Well anyway it is good this way to.
Thank you guys for the help
Bogdan
- bogdan
- 2005-08-07 19:12:24
I understand now.
Thank i'll play with it and let you know
Bogdan
- MathsIsFun
- 2005-08-05 08:43:12
You know how you have one ball appearing to be closer than another? If they were in 3D and you were to stand above them, you would see an angle - that is kind of what I mean. But you don't need to be precise about it, just good enough to fool the eye.
So, you would draw the smaller ball in the background, then in front of it you would draw the connecting bar, but the bar has to start at the correct spot [ie (x+f*r*cos a,y+f*r*sin a)], then draw the bigger ball on top.
In this case f would be about 0.7, all you have to do is estimate f. I would start by looking at the relative sizes of the balls and also how far apart they are.
Note: f would be 1 when the balls are the same size. It would also be 0 when the balls are on top of each other. Just play with it until it looks good.
- bogdan
- 2005-08-05 00:17:07
Yes it can't hurt trying but i don't think i understood what is with f.
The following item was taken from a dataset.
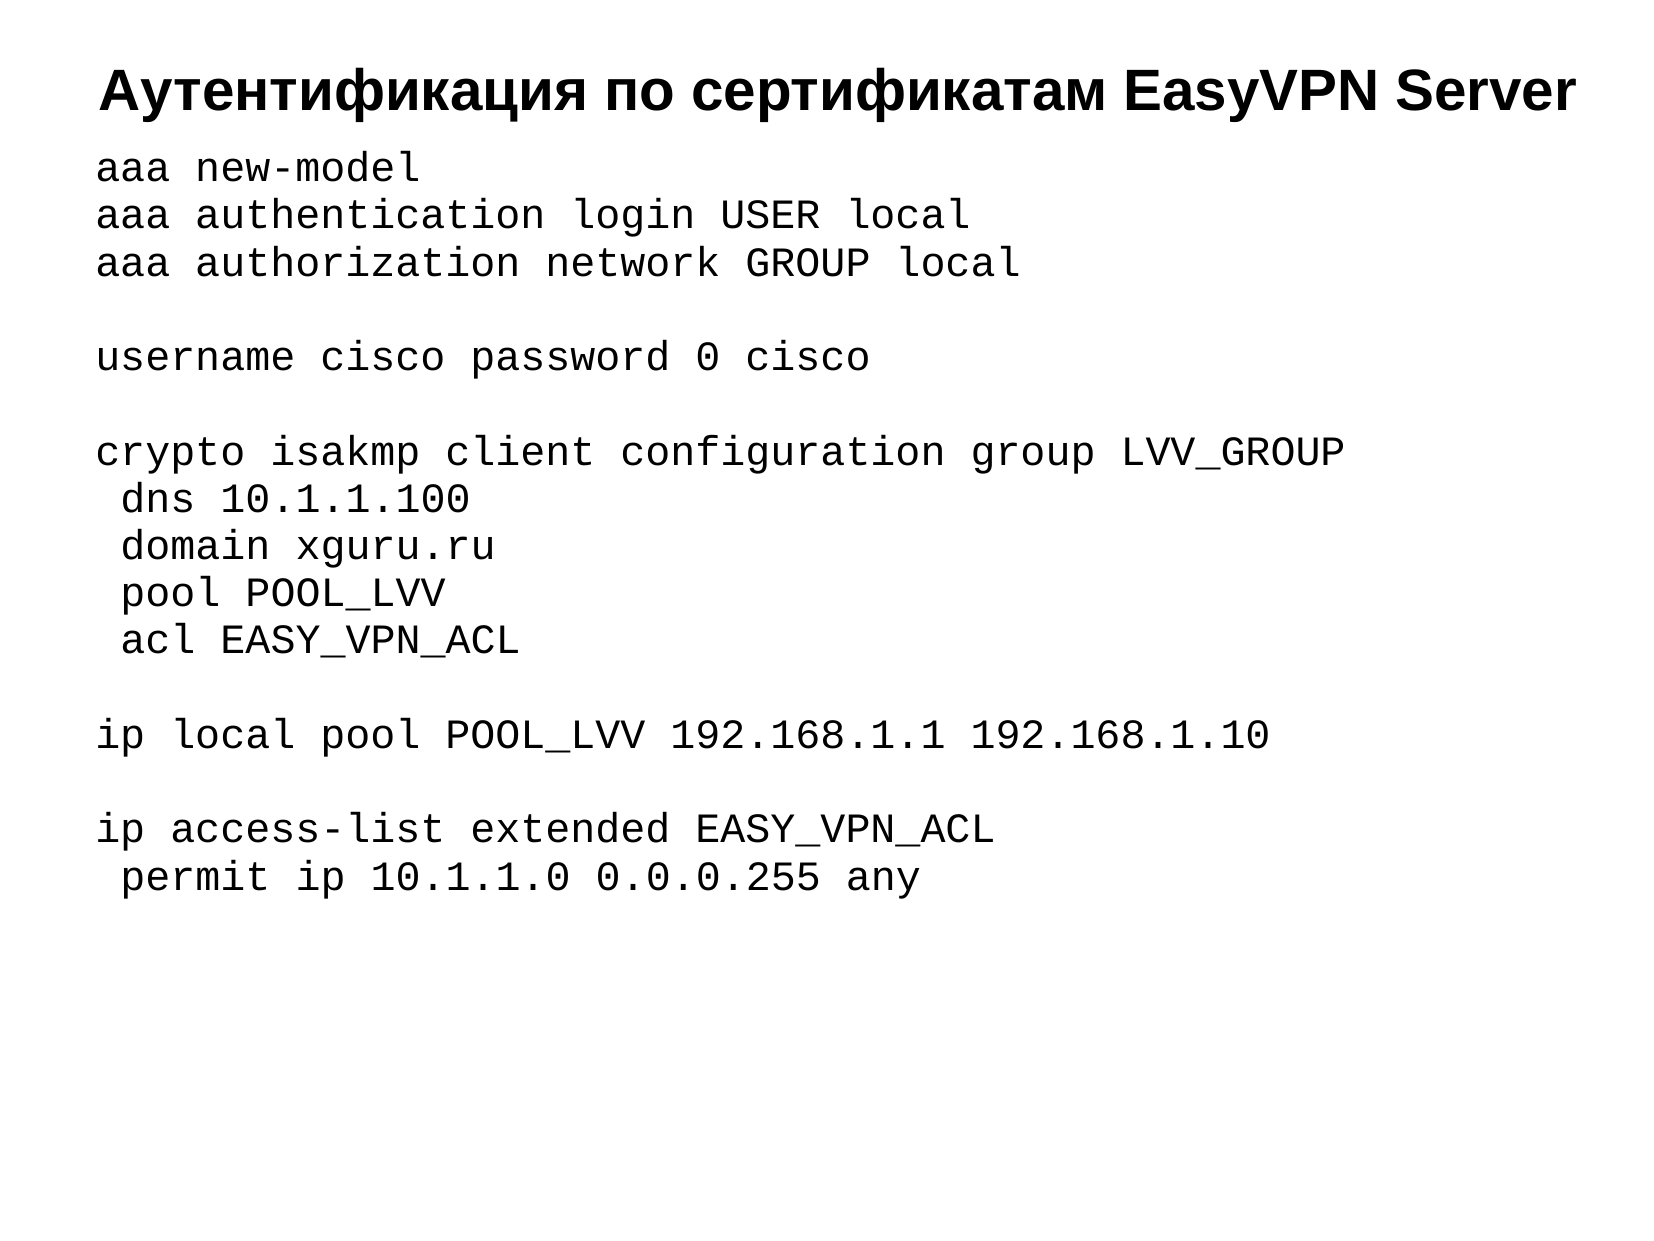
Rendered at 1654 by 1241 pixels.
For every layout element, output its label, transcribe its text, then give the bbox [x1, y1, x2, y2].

text_box Аутентификация по сертификатам EasyVPN Server [64, 37, 1613, 130]
list aaa new-model aaa authentication login USER local aaa authorization network GROUP local username cisco password 0 cisco crypto isakmp client configuration group LVV_GROUP dns 10.1.1.100 domain xguru.ru pool POOL_LVV acl EASY_VPN_ACL ip local pool POOL_LVV 192.168.1.1 192.168.1.10 ip access-list extended EASY_VPN_ACL permit ip 10.1.1.0 0.0.0.255 any [95, 146, 1538, 1213]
Right now there isn't any variable but it can be made but i dind't understand what you mean by foreground/background angle between the spheres sory
Bogdan
- MathsIsFun
- 2005-08-04 08:18:36
It actually looks fine on first viewing.
But if you want to add a bit more realism, it may work to simply estimate the point.
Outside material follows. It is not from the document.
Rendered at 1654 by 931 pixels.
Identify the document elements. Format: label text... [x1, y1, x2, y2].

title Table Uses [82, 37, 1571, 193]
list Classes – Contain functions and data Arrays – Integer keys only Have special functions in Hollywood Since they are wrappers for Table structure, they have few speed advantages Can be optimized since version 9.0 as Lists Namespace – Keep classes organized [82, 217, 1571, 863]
Mathsyperson showed you how to find the point on the edge of the circle, why not bring that point back a little towards the centre of the circle.
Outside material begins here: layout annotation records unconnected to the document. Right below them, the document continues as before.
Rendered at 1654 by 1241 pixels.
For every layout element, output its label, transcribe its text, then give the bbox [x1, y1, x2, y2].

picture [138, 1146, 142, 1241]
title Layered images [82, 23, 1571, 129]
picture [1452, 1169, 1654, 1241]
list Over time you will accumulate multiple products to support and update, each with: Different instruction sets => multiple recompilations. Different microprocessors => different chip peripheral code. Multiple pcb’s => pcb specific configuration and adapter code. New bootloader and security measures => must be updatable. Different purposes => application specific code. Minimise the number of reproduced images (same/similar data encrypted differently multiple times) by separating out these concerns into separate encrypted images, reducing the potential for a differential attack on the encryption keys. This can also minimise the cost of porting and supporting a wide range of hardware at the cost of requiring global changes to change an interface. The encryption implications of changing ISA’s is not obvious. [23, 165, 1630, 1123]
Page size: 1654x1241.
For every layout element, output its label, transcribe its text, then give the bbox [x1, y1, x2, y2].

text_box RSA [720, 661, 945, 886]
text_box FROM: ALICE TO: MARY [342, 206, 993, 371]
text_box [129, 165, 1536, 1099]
So your modified co-ordinates of (p,q) would be (x+f*r*cos a,y+f*r*sin a), where f is your "fudge factor" (something less than 1).
f should vary according to the foreground/background angle between the spheres, hopefully you have some variable in your program that can be used as the basis for f
Can't hurt to try ...
- bogdan
- 2005-08-04 05:59:21
OK it seems that it isn't working. Aplyed everything corect but it looks like before. I gues the ideea is not good. and i'm out of other ideea so i think it wil remain this way 
Bogdan
- bogdan
- 2005-08-04 02:18:02
I don't understand the second part, but for the first that point is on a circle to. The only thing wich modyfies is the angle and r.
It is not tested yet but i hope it will work
Bogdan
- MathsIsFun
- 2005-08-03 23:09:17
I am glad it is so easy, I was wondering how to position the connection point on the face of the circle like this:
Code:
__ / . \ | | \ __ /
And then how to draw the 2D ellipse that would result from the projection of the circle where the tube joins the sphere ... and then how to clip that ... aaaarrhggg.
- mathsyperson
- 2005-08-03 21:10:16
MathsIsFun wrote:
I could watch that animation for ages!
And once you got tired of that, you could start playing with it!
- bogdan
- 2005-08-03 21:01:03
@ mathsyperson
yes that makes sense, i'll see if that will do the thing. And thanks
@ MathsIsFun
actualy it is 2D becuase flash(swish in this case) doesn't support 3D and the 3D is faked here by making the z coordinate in function by x and y.
The initial planes were for them to be tubes but that means not to change this problem. And when i say tubes i mean a rectangle with gradient fill.
Thanks guys for the replys
Bogdan
- MathsIsFun
- 2005-08-03 19:11:41
I could watch that animation for ages! Save that version, just in case you improve it too much 
Your question is in 2D, but your problem is in 3D. Are the connecting rectangles going to end up as tubes?
- mathsyperson
- 2005-08-03 18:20:28
First, I'm renaming A as (p,q). 2 sets of x and y get confusing.
Secondly, I think all you need to do is drop a perpendicular from (p,q) down to the horizontal line, forming a right-angle triangle with a hypotenuse of r and angle of a. You can find the other 2 lengths of this triangle with trigonometry and to get your co-ordinates you would add these values to x and y.
So, the horizontal length would be r*cos a, meaning p is x+r*cos a and the vertical length is r*sin a, meaning q is y+r*sin a.
So, your co-ordinates of (p,q) are (x+r*cos a,y+r*sin a)
Oh, and your 3d move thing is very nice
- bogdan
- 2005-08-03 17:33:15
Hello guys, this looks like a great community.
I have a problem with finding the coridnates of a point.
To see better this is what i'm working on this http://www.swish-db.com/staff/bogdan/files/3dmove.html in flash. The lines connecting should not go from the back of the one on top to the "back" of the one on the bottom.
So someone suggested me to find the point where the line hits the surface.
I made this drawing while trying to find it:
So basicaly i know the center x and y, i know the radius and angle and i need to calculte points A x and y.
Thank you very much
Bogdan